> **DATASET RECORDS**:

-.-.-

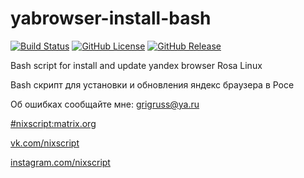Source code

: # yabrowser-install-bash

[![Build Status](https://travis-ci.org/nixscript/yabrowser-install-bash.svg?branch=master)](https://travis-ci.org/nixscript/yabrowser-install-bash)
[![GitHub License](https://img.shields.io/github/license/nixscript/yabrowser-install-bash.svg)](https://github.com/nixscript/yabrowser-install-bash/blob/master/LICENSE.md)
[![GitHub Release](https://img.shields.io/github/release/nixscript/yabrowser-install-bash.svg)](https://github.com/nixscript/yabrowser-install-bash/releases)

Bash script for install and update yandex browser Rosa Linux

Bash скрипт для установки и обновления яндекс браузера в Росе

Об ошибках сообщайте мне:
[grigruss@ya.ru](mailto:grigruss@ya.ru)

[#nixscript:matrix.org](https://riot.im/app/#/room/#nixscript:matrix.org)

[vk.com/nixscript](https://vk.com/nixscript)

[instagram.com/nixscript](https://www.instagram.com/nixscript/)
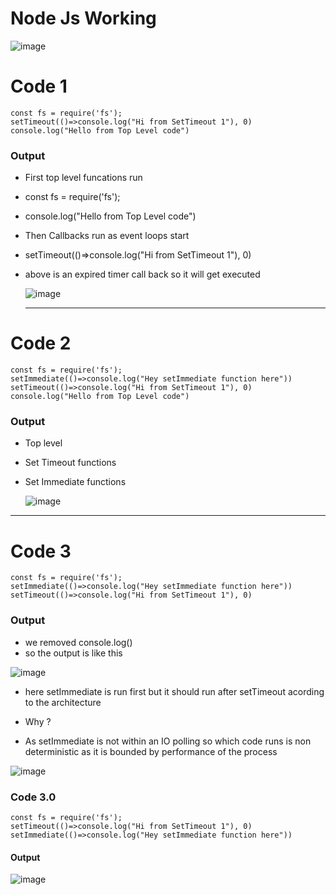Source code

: # Node Js Working 

![image](https://github.com/aditimahabole/understand_nodeJs/assets/78752342/f62e4c90-e037-4bc2-b074-6c18a39b207c)

# Code 1

    const fs = require('fs');
    setTimeout(()=>console.log("Hi from SetTimeout 1"), 0)
    console.log("Hello from Top Level code")

### Output
+ First top level funcations run
+ const fs = require('fs');
+ console.log("Hello from Top Level code")
+ Then Callbacks run as event loops start
+ setTimeout(()=>console.log("Hi from SetTimeout 1"), 0)
+ above is an expired timer call back so it will get executed
  
  ![image](https://github.com/aditimahabole/understand_nodeJs/assets/78752342/a4fbd12e-0a21-4775-b0e8-0b7e4ec7eb3e)
  
  <hr>
# Code 2
    const fs = require('fs');
    setImmediate(()=>console.log("Hey setImmediate function here"))
    setTimeout(()=>console.log("Hi from SetTimeout 1"), 0)
    console.log("Hello from Top Level code")
### Output
+ Top level
+ Set Timeout functions
+ Set Immediate functions

  ![image](https://github.com/aditimahabole/understand_nodeJs/assets/78752342/80242720-f4af-4668-ae2b-c0b94e42d0df)


<hr>

# Code 3
    const fs = require('fs');
    setImmediate(()=>console.log("Hey setImmediate function here"))
    setTimeout(()=>console.log("Hi from SetTimeout 1"), 0)
    
### Output
+ we removed console.log()
+ so the output is like this

![image](https://github.com/aditimahabole/understand_nodeJs/assets/78752342/9f39d484-400c-4db1-906b-ad56632d1a54)

+ here setImmediate is run first but it should run after setTimeout acording to the architecture 

+ Why ?
+ As setImmediate is not within an IO polling so which code runs is non deterministic as it is bounded by performance of the process

![image](https://github.com/aditimahabole/understand_nodeJs/assets/78752342/dd0b80ab-67e7-4403-952a-f6ff53ee1fe8)

### Code 3.0
    const fs = require('fs');
    setTimeout(()=>console.log("Hi from SetTimeout 1"), 0)
    setImmediate(()=>console.log("Hey setImmediate function here"))

#### Output

![image](https://github.com/aditimahabole/understand_nodeJs/assets/78752342/abeac61d-673a-4d5c-b017-e399afa11d53)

-.-.-

Pick out every line of the material above that contains the word "functions".

+ Set Timeout functions
+ Set Immediate functions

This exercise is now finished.